## Work required
Set down the data again word for word. Skip any pictures.
***
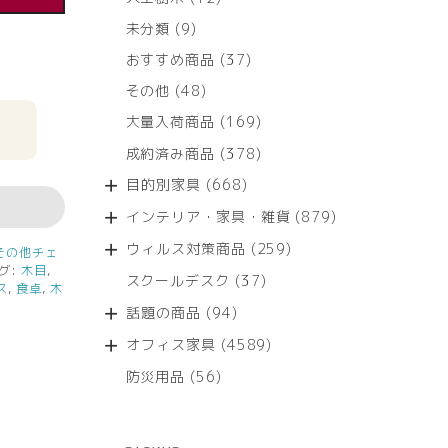
個
9
未分類
9
の
個
商
37
おすすめ商品
37
の
品
個
商
48
その他
48
の
品
個
商
169
大量入荷商品
169
の
品
個
商
378
成約済み商品
378
の
品
個
商
668
目的別家具
668
の
品
個
商
879
インテリア・家具・雑貨
879
の
品
個
商
259
ウィルス対策商品
259
その他チェ
の
品
個
グ:
木目
,
商
37
スクールデスク
37
の
ス
,
食卓
,
木
品
個
商
94
話題の商品
94
の
品
個
商
4589
オフィス家具
4589
の
品
個
商
56
防災用品
56
の
品
個
商
の
品
商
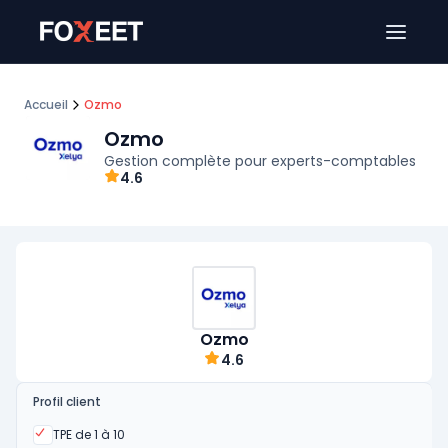
Ouver
Accueil
Ozmo
Ozmo
Gestion complète pour experts-comptables
4.6
Ozmo
4.6
Profil client
Oui
TPE de 1 à 10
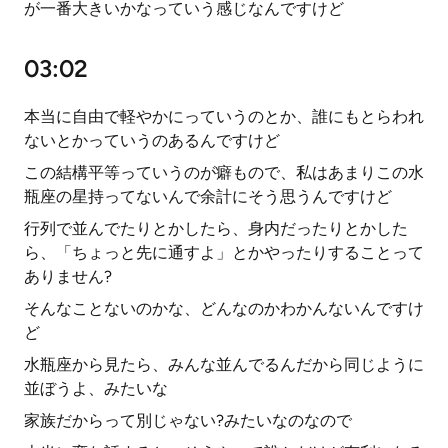
が一番大きいかなっていう感じなんですけど
03:02
本当に自由で軽やかにっていうのとか、誰にもとらわれ
ないとかっていうのあるんですけど
この結構平等っていうのが癖もので、私はあまりこの水
瓶座の星持ってないんで余計にそう思うんですけど
行列で並んでたりとかしたら、身内だったりとかした
ら、「ちょっと先に通すよ」とかやったりすることって
ありません?
そんなことないのかな、どんなのかわかんないんですけ
ど
水瓶座から見たら、みんな並んでるんだから同じように
並ぼうよ、みたいな
家族だからって別じゃない?みたいなのなので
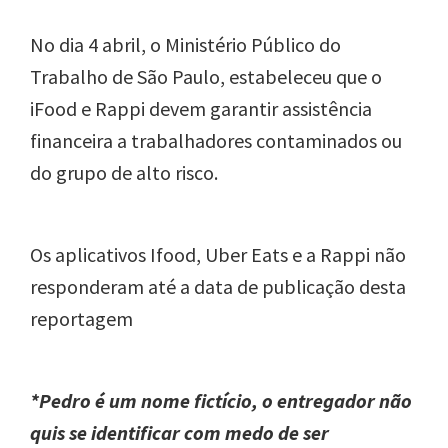
No dia 4 abril, o Ministério Público do
Trabalho de São Paulo, estabeleceu que o
iFood e Rappi devem garantir assistência
financeira a trabalhadores contaminados ou
do grupo de alto risco.
Os aplicativos Ifood, Uber Eats e a Rappi não
responderam até a data de publicação desta
reportagem
*Pedro é um nome fictício, o entregador não
quis se identificar com medo de ser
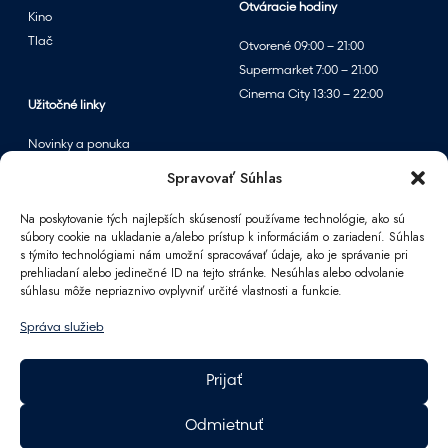
Otváracie hodiny
Kino
Tlač
Otvorené 09:00 – 21:00
Supermarket 7:00 – 21:00
Cinema City 13:30 – 22:00
Užitočné linky
Novinky a ponuka
Podujatia
Spravovať Súhlas
Mapa centra
Na poskytovanie tých najlepších skúseností používame technológie, ako sú
súbory cookie na ukladanie a/alebo prístup k informáciám o zariadení. Súhlas
s týmito technológiami nám umožní spracovávať údaje, ako je správanie pri
Informácie
prehliadaní alebo jedinečné ID na tejto stránke. Nesúhlas alebo odvolanie
súhlasu môže nepriaznivo ovplyvniť určité vlastnosti a funkcie.
Kontakt
FAQ
Správa služieb
Pre partnerov
Parkovanie
Prijať
Ako sa k nám dostanete
Pracovné príležitosti
Odmietnuť
Darčeková karta Polus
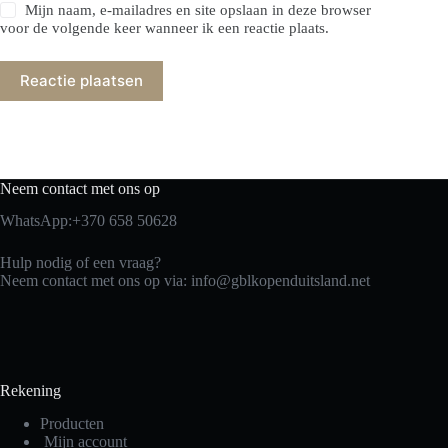
Mijn naam, e-mailadres en site opslaan in deze browser
voor de volgende keer wanneer ik een reactie plaats.
Reactie plaatsen
Neem contact met ons op
WhatsApp:+370 658 50628
Hulp nodig of een vraag?
Neem contact met ons op via: info@gblkopenduitsland.net
Rekening
Producten
Mijn account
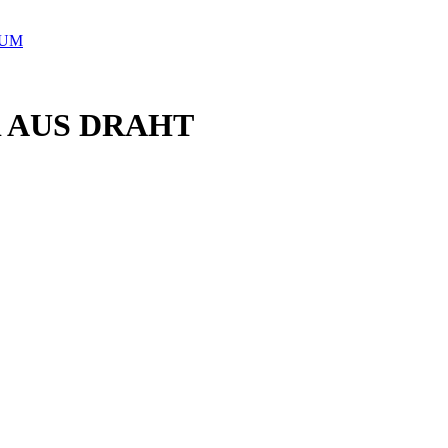
UUM
 AUS DRAHT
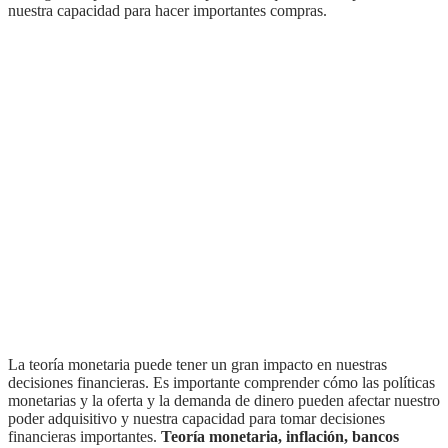
nuestra capacidad para hacer importantes compras.
la teoría monetaria puede tener un gran impacto en nuestras
decisiones financieras. Es importante comprender cómo las políticas
monetarias y la oferta y la demanda de dinero pueden afectar nuestro
poder adquisitivo y nuestra capacidad para tomar decisiones
financieras importantes.
Teoría monetaria, inflación, bancos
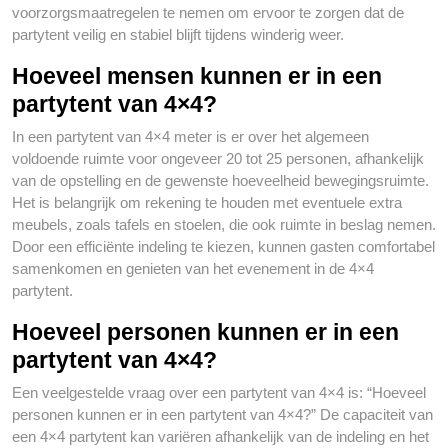
voorzorgsmaatregelen te nemen om ervoor te zorgen dat de
partytent veilig en stabiel blijft tijdens winderig weer.
Hoeveel mensen kunnen er in een
partytent van 4×4?
In een partytent van 4×4 meter is er over het algemeen
voldoende ruimte voor ongeveer 20 tot 25 personen, afhankelijk
van de opstelling en de gewenste hoeveelheid bewegingsruimte.
Het is belangrijk om rekening te houden met eventuele extra
meubels, zoals tafels en stoelen, die ook ruimte in beslag nemen.
Door een efficiënte indeling te kiezen, kunnen gasten comfortabel
samenkomen en genieten van het evenement in de 4×4
partytent.
Hoeveel personen kunnen er in een
partytent van 4×4?
Een veelgestelde vraag over een partytent van 4×4 is: “Hoeveel
personen kunnen er in een partytent van 4×4?” De capaciteit van
een 4×4 partytent kan variëren afhankelijk van de indeling en het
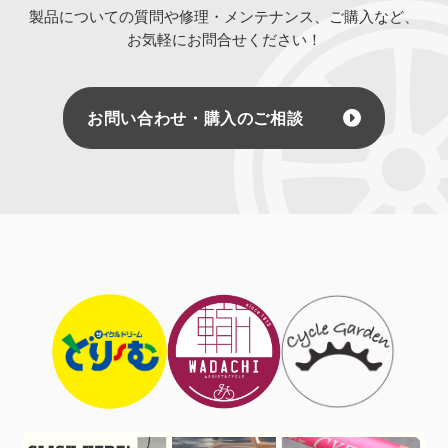
製品についての質問や修理・メンテナンス、ご購入など、
お気軽にお問合せください！
お問い合わせ・購入のご相談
***
## Solution to the exercise
個
9
未分類
9
の
個
商
37
おすすめ商品
37
の
品
個
商
48
その他
48
の
品
個
商
169
大量入荷商品
169
の
品
個
商
378
成約済み商品
378
の
品
個
商
668
目的別家具
668
の
品
個
商
879
インテリア・家具・雑貨
879
の
品
個
商
259
ウィルス対策商品
259
その他チェ
の
品
個
グ:
木目
,
商
37
スクールデスク
37
の
ス
,
食卓
,
木
品
個
商
94
話題の商品
94
の
品
個
商
4589
オフィス家具
4589
の
品
個
商
56
防災用品
56
の
品
個
商
の
品
商
Ouver
Accueil
Ozmo
Ozmo
Gestion complète pour experts-comptables
4.6
Ozmo
4.6
Profil client
Oui
TPE de 1 à 10
が一番大きいかなっていう感じなんですけど
03:02
本当に自由で軽やかにっていうのとか、誰にもとらわれ
ないとかっていうのあるんですけど
この結構平等っていうのが癖もので、私はあまりこの水
瓶座の星持ってないんで余計にそう思うんですけど
行列で並んでたりとかしたら、身内だったりとかした
ら、「ちょっと先に通すよ」とかやったりすることって
ありません?
そんなことないのかな、どんなのかわかんないんですけ
ど
水瓶座から見たら、みんな並んでるんだから同じように
並ぼうよ、みたいな
家族だからって別じゃない?みたいなのなので
No dia 4 abril, o Ministério Público do
Trabalho de São Paulo, estabeleceu que o
iFood e Rappi devem garantir assistência
financeira a trabalhadores contaminados ou
do grupo de alto risco.
Os aplicativos Ifood, Uber Eats e a Rappi não
responderam até a data de publicação desta
reportagem
*Pedro é um nome fictício, o entregador não
quis se identificar com medo de ser
Otváracie hodiny
Kino
Tlač
Otvorené 09:00 – 21:00
Supermarket 7:00 – 21:00
Cinema City 13:30 – 22:00
Užitočné linky
Novinky a ponuka
Podujatia
Spravovať Súhlas
Mapa centra
Na poskytovanie tých najlepších skúseností používame technológie, ako sú
súbory cookie na ukladanie a/alebo prístup k informáciám o zariadení. Súhlas
s týmito technológiami nám umožní spracovávať údaje, ako je správanie pri
Informácie
prehliadaní alebo jedinečné ID na tejto stránke. Nesúhlas alebo odvolanie
súhlasu môže nepriaznivo ovplyvniť určité vlastnosti a funkcie.
Kontakt
FAQ
Správa služieb
Pre partnerov
Parkovanie
Prijať
Ako sa k nám dostanete
Pracovné príležitosti
Odmietnuť
Darčeková karta Polus
Mijn naam, e-mailadres en site opslaan in deze browser
voor de volgende keer wanneer ik een reactie plaats.
Reactie plaatsen
Neem contact met ons op
WhatsApp:+370 658 50628
Hulp nodig of een vraag?
Neem contact met ons op via: info@gblkopenduitsland.net
Rekening
Producten
Mijn account
UUM
 AUS DRAHT
nuestra capacidad para hacer importantes compras.
la teoría monetaria puede tener un gran impacto en nuestras
decisiones financieras. Es importante comprender cómo las políticas
monetarias y la oferta y la demanda de dinero pueden afectar nuestro
poder adquisitivo y nuestra capacidad para tomar decisiones
financieras importantes.
Teoría monetaria, inflación, bancos
voorzorgsmaatregelen te nemen om ervoor te zorgen dat de
partytent veilig en stabiel blijft tijdens winderig weer.
Hoeveel mensen kunnen er in een
partytent van 4×4?
In een partytent van 4×4 meter is er over het algemeen
voldoende ruimte voor ongeveer 20 tot 25 personen, afhankelijk
van de opstelling en de gewenste hoeveelheid bewegingsruimte.
Het is belangrijk om rekening te houden met eventuele extra
meubels, zoals tafels en stoelen, die ook ruimte in beslag nemen.
Door een efficiënte indeling te kiezen, kunnen gasten comfortabel
samenkomen en genieten van het evenement in de 4×4
partytent.
Hoeveel personen kunnen er in een
partytent van 4×4?
Een veelgestelde vraag over een partytent van 4×4 is: “Hoeveel
personen kunnen er in een partytent van 4×4?” De capaciteit van
een 4×4 partytent kan variëren afhankelijk van de indeling en het
製品についての質問や修理・メンテナンス、ご購入など、
お気軽にお問合せください！
お問い合わせ・購入のご相談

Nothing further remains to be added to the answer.